▸ **WHAT YOU ARE ASKED TO DO**: All of the data below is to be output exactly as written.
========================
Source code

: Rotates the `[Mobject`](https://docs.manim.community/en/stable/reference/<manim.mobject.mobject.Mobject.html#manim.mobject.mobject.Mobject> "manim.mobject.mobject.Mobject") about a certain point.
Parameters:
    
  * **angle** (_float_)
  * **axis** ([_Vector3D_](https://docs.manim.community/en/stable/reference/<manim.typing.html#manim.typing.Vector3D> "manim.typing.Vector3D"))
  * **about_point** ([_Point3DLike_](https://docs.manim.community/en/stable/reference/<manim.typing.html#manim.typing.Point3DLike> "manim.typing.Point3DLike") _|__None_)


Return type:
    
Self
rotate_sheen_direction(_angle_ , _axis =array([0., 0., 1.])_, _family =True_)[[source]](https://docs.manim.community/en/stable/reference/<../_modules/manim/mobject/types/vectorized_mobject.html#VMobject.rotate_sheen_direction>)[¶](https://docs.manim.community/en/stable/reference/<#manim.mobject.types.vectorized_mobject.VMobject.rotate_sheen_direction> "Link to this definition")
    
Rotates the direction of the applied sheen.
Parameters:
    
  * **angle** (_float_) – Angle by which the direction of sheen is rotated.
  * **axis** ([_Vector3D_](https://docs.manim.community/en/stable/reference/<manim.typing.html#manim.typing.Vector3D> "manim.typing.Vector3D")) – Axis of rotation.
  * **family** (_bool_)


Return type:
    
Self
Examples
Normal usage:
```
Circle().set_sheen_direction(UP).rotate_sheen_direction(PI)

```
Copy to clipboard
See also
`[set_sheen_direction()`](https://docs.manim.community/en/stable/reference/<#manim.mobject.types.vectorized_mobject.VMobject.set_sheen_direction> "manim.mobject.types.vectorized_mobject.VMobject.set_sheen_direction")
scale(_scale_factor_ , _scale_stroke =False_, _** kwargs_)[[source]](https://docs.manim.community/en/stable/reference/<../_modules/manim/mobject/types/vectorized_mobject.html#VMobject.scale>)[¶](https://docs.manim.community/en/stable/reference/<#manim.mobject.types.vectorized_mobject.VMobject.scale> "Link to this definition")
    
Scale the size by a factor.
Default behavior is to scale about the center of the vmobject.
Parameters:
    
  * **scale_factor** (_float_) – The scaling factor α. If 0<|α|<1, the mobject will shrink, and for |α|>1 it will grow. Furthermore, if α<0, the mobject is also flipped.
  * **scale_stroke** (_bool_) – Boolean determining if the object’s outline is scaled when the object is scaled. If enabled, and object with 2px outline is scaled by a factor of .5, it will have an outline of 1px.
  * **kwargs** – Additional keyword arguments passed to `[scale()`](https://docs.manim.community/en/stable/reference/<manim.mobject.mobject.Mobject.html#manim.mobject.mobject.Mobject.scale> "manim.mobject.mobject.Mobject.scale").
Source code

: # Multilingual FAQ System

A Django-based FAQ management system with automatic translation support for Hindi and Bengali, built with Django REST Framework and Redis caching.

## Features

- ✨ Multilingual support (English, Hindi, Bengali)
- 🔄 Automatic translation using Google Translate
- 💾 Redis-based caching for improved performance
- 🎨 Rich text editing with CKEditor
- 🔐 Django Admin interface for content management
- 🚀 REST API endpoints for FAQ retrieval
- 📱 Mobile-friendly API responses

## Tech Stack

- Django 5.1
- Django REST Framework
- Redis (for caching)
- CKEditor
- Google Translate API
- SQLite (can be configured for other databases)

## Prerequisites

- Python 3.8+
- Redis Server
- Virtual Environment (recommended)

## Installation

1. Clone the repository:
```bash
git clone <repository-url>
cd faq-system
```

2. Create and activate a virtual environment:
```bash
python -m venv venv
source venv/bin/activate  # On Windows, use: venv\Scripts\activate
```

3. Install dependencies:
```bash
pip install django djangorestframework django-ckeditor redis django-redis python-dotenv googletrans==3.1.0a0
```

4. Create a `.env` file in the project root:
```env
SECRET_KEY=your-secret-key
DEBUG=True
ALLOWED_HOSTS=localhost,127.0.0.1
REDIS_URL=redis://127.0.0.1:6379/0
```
========================
▸ **TASK SOLUTION**:
Source code

: Rotates the `[Mobject`](https://docs.manim.community/en/stable/reference/<manim.mobject.mobject.Mobject.html#manim.mobject.mobject.Mobject> "manim.mobject.mobject.Mobject") about a certain point.
Parameters:
    
  * **angle** (_float_)
  * **axis** ([_Vector3D_](https://docs.manim.community/en/stable/reference/<manim.typing.html#manim.typing.Vector3D> "manim.typing.Vector3D"))
  * **about_point** ([_Point3DLike_](https://docs.manim.community/en/stable/reference/<manim.typing.html#manim.typing.Point3DLike> "manim.typing.Point3DLike") _|__None_)


Return type:
    
Self
rotate_sheen_direction(_angle_ , _axis =array([0., 0., 1.])_, _family =True_)[[source]](https://docs.manim.community/en/stable/reference/<../_modules/manim/mobject/types/vectorized_mobject.html#VMobject.rotate_sheen_direction>)[¶](https://docs.manim.community/en/stable/reference/<#manim.mobject.types.vectorized_mobject.VMobject.rotate_sheen_direction> "Link to this definition")
    
Rotates the direction of the applied sheen.
Parameters:
    
  * **angle** (_float_) – Angle by which the direction of sheen is rotated.
  * **axis** ([_Vector3D_](https://docs.manim.community/en/stable/reference/<manim.typing.html#manim.typing.Vector3D> "manim.typing.Vector3D")) – Axis of rotation.
  * **family** (_bool_)


Return type:
    
Self
Examples
Normal usage:
```
Circle().set_sheen_direction(UP).rotate_sheen_direction(PI)

```
Copy to clipboard
See also
`[set_sheen_direction()`](https://docs.manim.community/en/stable/reference/<#manim.mobject.types.vectorized_mobject.VMobject.set_sheen_direction> "manim.mobject.types.vectorized_mobject.VMobject.set_sheen_direction")
scale(_scale_factor_ , _scale_stroke =False_, _** kwargs_)[[source]](https://docs.manim.community/en/stable/reference/<../_modules/manim/mobject/types/vectorized_mobject.html#VMobject.scale>)[¶](https://docs.manim.community/en/stable/reference/<#manim.mobject.types.vectorized_mobject.VMobject.scale> "Link to this definition")
    
Scale the size by a factor.
Default behavior is to scale about the center of the vmobject.
Parameters:
    
  * **scale_factor** (_float_) – The scaling factor α. If 0<|α|<1, the mobject will shrink, and for |α|>1 it will grow. Furthermore, if α<0, the mobject is also flipped.
  * **scale_stroke** (_bool_) – Boolean determining if the object’s outline is scaled when the object is scaled. If enabled, and object with 2px outline is scaled by a factor of .5, it will have an outline of 1px.
  * **kwargs** – Additional keyword arguments passed to `[scale()`](https://docs.manim.community/en/stable/reference/<manim.mobject.mobject.Mobject.html#manim.mobject.mobject.Mobject.scale> "manim.mobject.mobject.Mobject.scale").
Source code

: # Multilingual FAQ System

A Django-based FAQ management system with automatic translation support for Hindi and Bengali, built with Django REST Framework and Redis caching.

## Features

- ✨ Multilingual support (English, Hindi, Bengali)
- 🔄 Automatic translation using Google Translate
- 💾 Redis-based caching for improved performance
- 🎨 Rich text editing with CKEditor
- 🔐 Django Admin interface for content management
- 🚀 REST API endpoints for FAQ retrieval
- 📱 Mobile-friendly API responses

## Tech Stack

- Django 5.1
- Django REST Framework
- Redis (for caching)
- CKEditor
- Google Translate API
- SQLite (can be configured for other databases)

## Prerequisites

- Python 3.8+
- Redis Server
- Virtual Environment (recommended)

## Installation

1. Clone the repository:
```bash
git clone <repository-url>
cd faq-system
```

2. Create and activate a virtual environment:
```bash
python -m venv venv
source venv/bin/activate  # On Windows, use: venv\Scripts\activate
```

3. Install dependencies:
```bash
pip install django djangorestframework django-ckeditor redis django-redis python-dotenv googletrans==3.1.0a0
```

4. Create a `.env` file in the project root:
```env
SECRET_KEY=your-secret-key
DEBUG=True
ALLOWED_HOSTS=localhost,127.0.0.1
REDIS_URL=redis://127.0.0.1:6379/0
```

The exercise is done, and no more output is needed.